Fear: drill down to what the actual fear is. "Assisted living" is not a real fear. It's a catch-all for something else such as having to leave their home. What you can do is, instead of giving into the fear by making a promise over which you have zero control over keeping, help your parent figure out what renovations can be made in their home to help them age in place. A raised toilet, grab bars, a shower chair help reduce accidents in the bathroom, which remains the #1 room in the house where accidents happen.

Obligation: whether your parent admits it or not, they expect a commitment from you in their old age. And some parents have high expectations! Be clear with your parent that you cannot make any promises - you are not marrying them - and that you will help them however you can including figuring out what's best and helping them make reasonable decisions. As soon as their expectations become unreasonable, all bets are off and you must do what keeps them safe whether they like it or not.

Guilt: guilt is for when you do something wrong but parents often lay guilt trips on their children when they want to control the child. It's a tool of manipulation.
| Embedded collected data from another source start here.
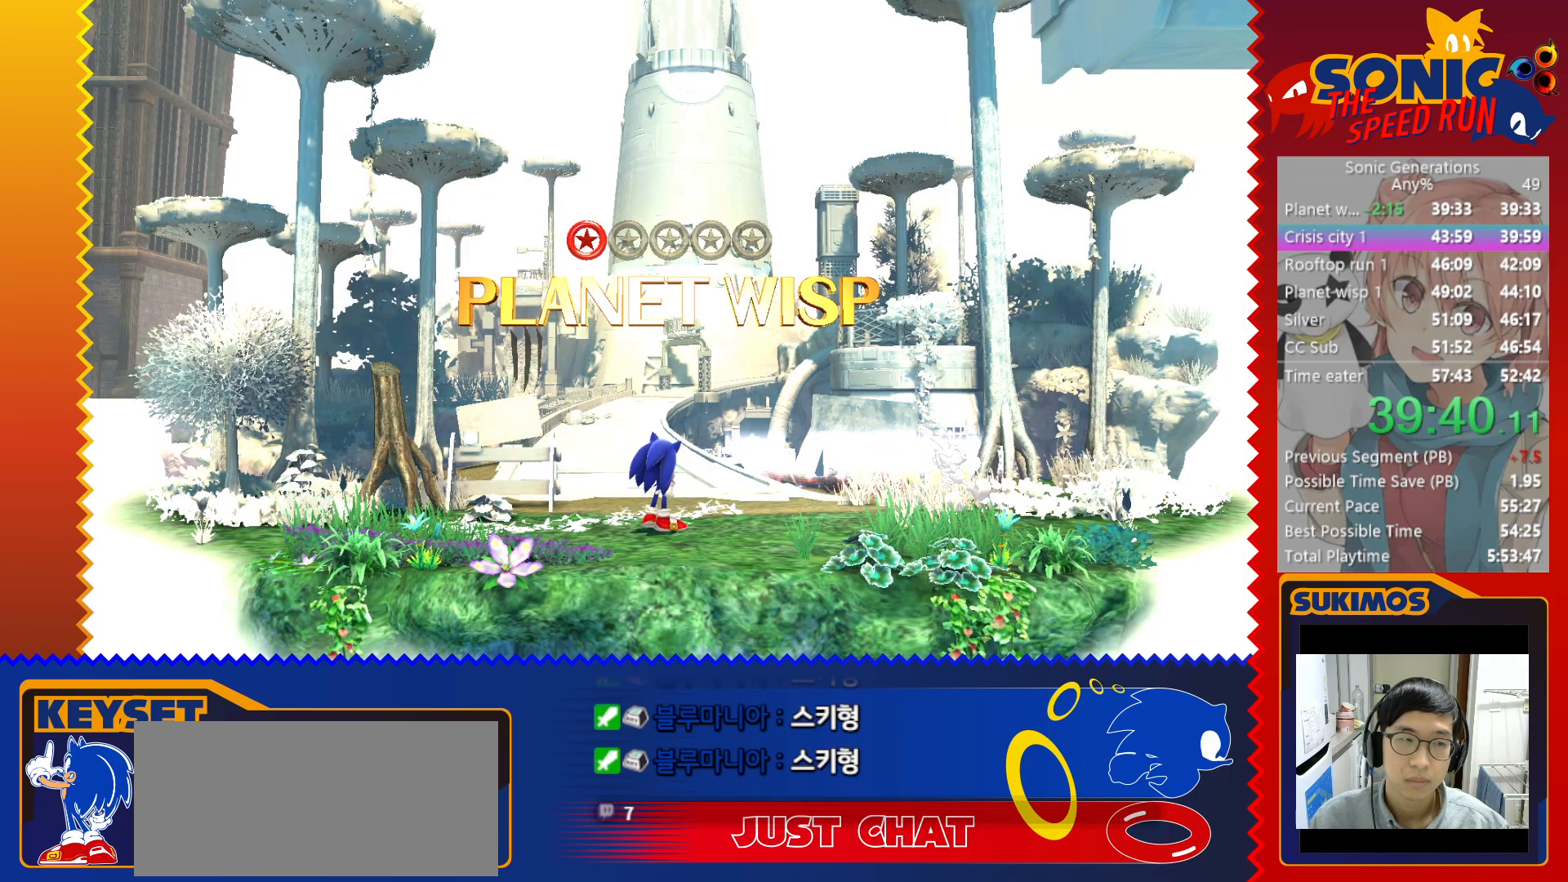
{"keys": ["c"], "events": [[433, "c", "down"]]}
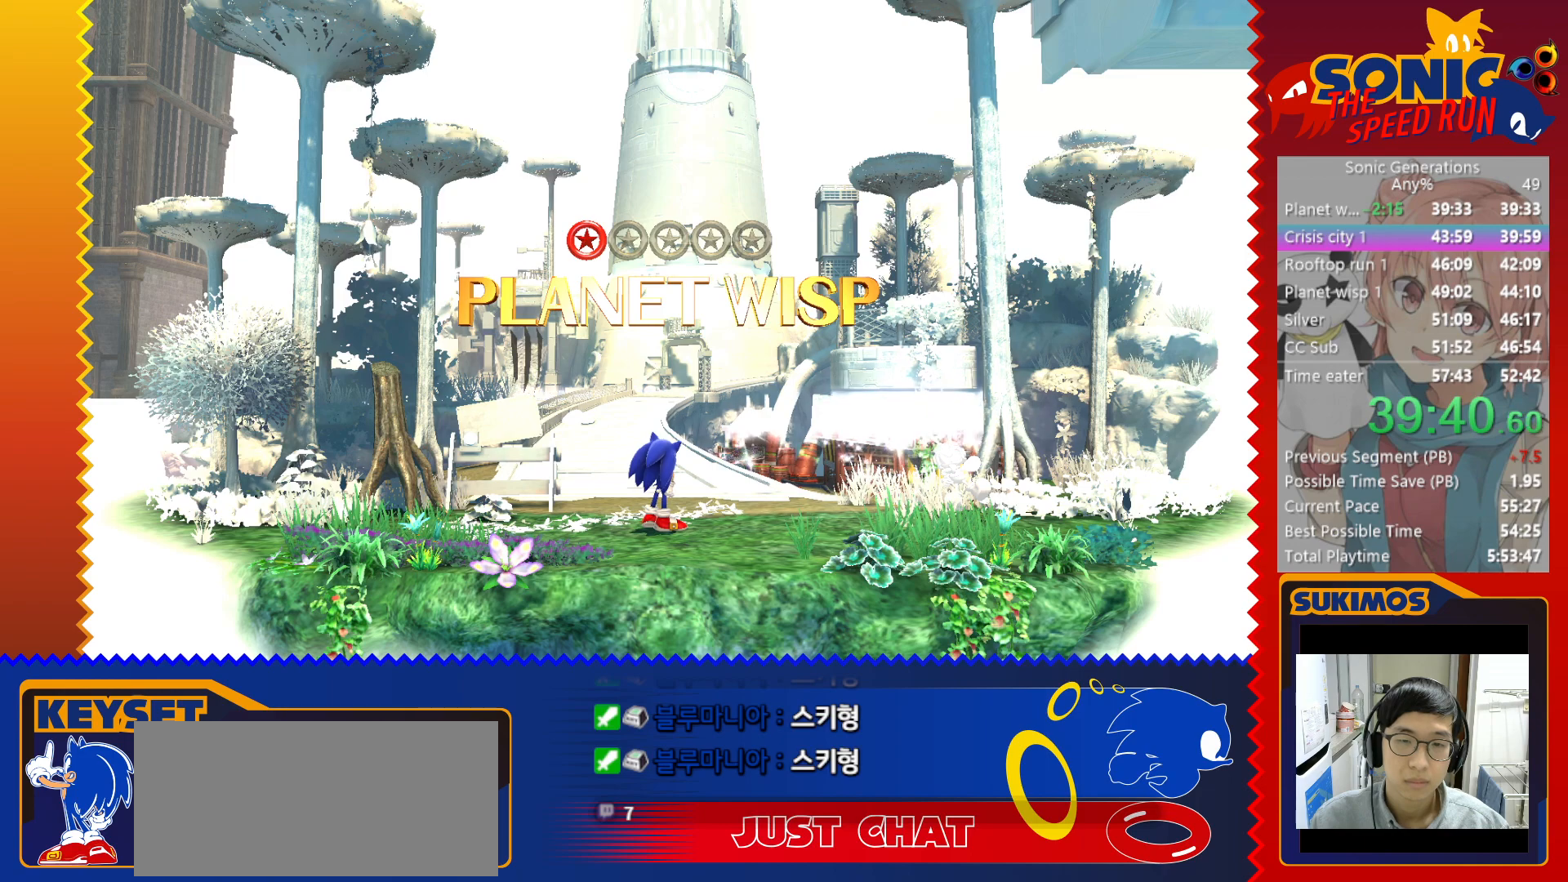
{"keys": ["x"], "events": [[166, "c", "up"], [416, "x", "down"]]}
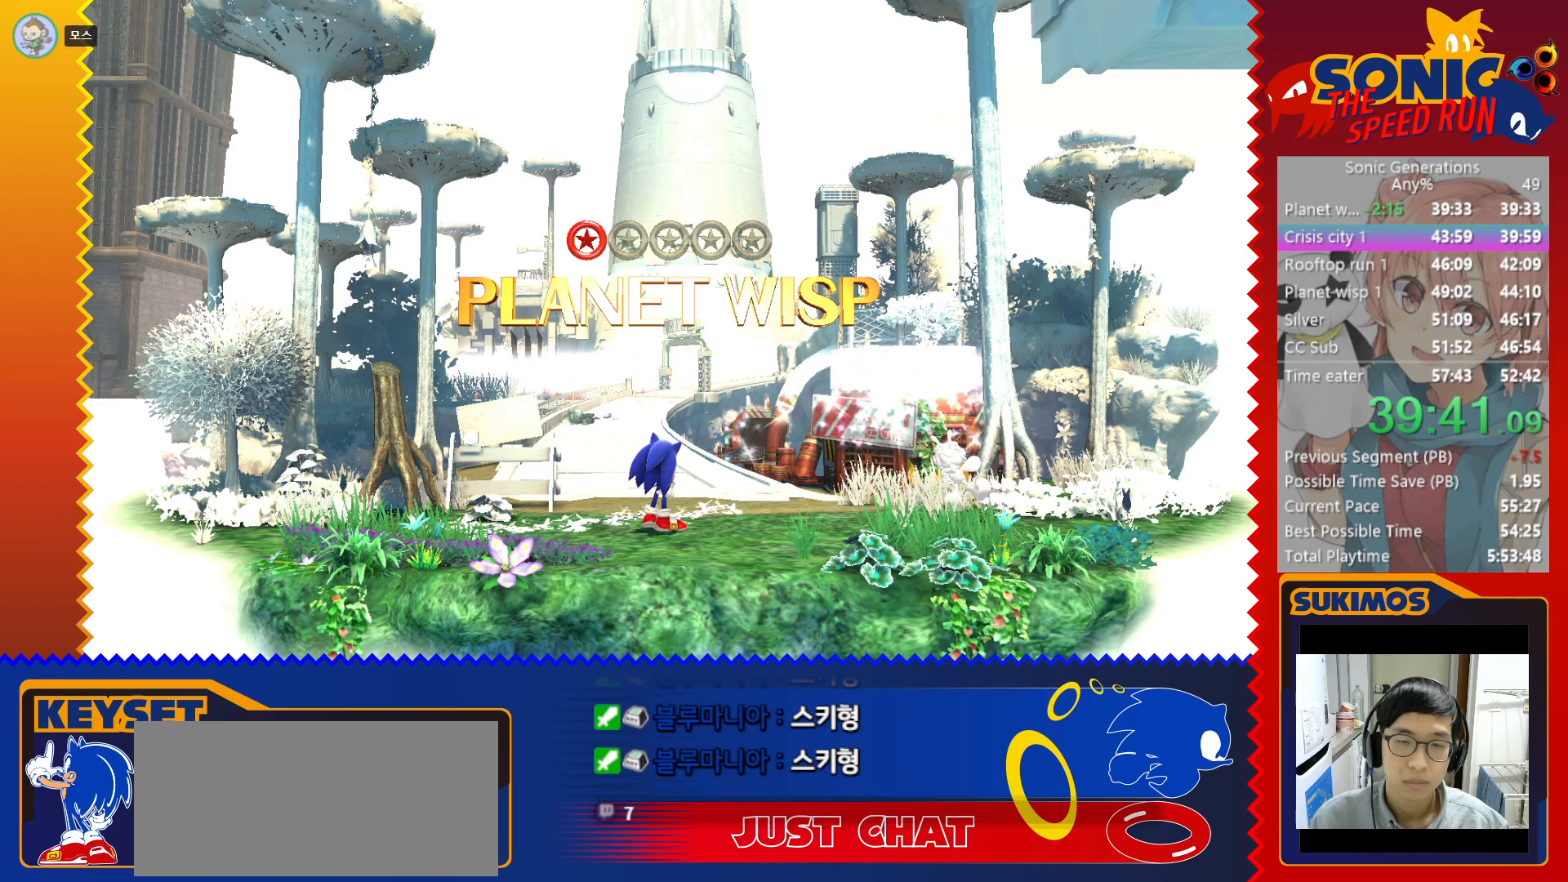
{"keys": ["z"], "events": [[116, "x", "up"], [200, "v", "down"], [383, "v", "up"], [483, "z", "down"]]}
Rather than be honest with themselves and their children that aging is not for the faint of heart, they resort to guilt, which is lazy and dishonest but nonetheless can be very effective in getting them what they want which is CONTROL. And in old age, one loses control over many things.

Help your parent by being forthright and honest. Tell your parent what you can and cannot do and how you can and cannot help. If you are married, that discussion happens first with your spouse before ever reaching your parent's ears.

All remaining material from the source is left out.